- **Dataset items**
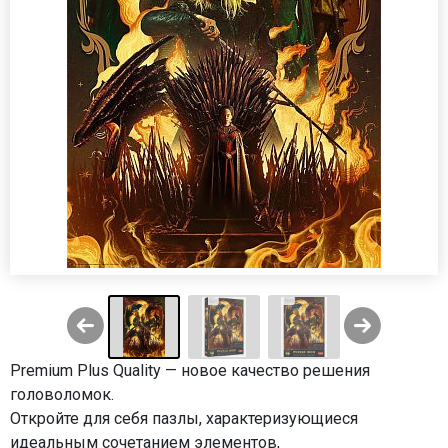
Premium Plus Quality — новое качество решения
головоломок.
Откройте для себя пазлы, характеризующиеся
идеальным сочетанием элементов,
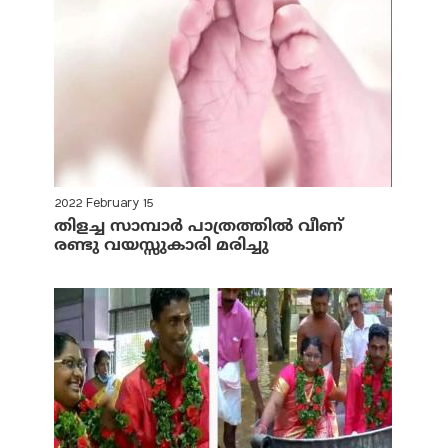
2022 February 15
തിളച്ച സാമ്പാര്‍ പാത്രത്തില്‍ വീണ്
രണ്ടു വയസ്സുകാരി മരിച്ചു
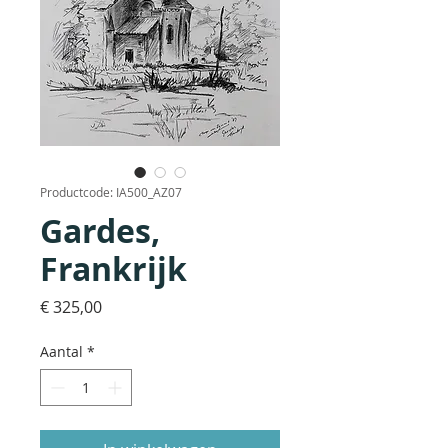
Productcode: IA500_AZ07
Gardes,
Frankrijk
Prijs
€ 325,00
Aantal
*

- **Exercise**
Please recast every line of text in the listing above as a numbered list, skipping any blank lines and leaving the pictures out.

- **Exercise solution**
1. Premium Plus Quality — новое качество решения
2. головоломок.
3. Откройте для себя пазлы, характеризующиеся
4. идеальным сочетанием элементов,
5. 2022 February 15
6. തിളച്ച സാമ്പാര്‍ പാത്രത്തില്‍ വീണ്
7. രണ്ടു വയസ്സുകാരി മരിച്ചു
8. Productcode: IA500_AZ07
9. Gardes,
10. Frankrijk
11. Prijs
12. € 325,00
13. Aantal
14. *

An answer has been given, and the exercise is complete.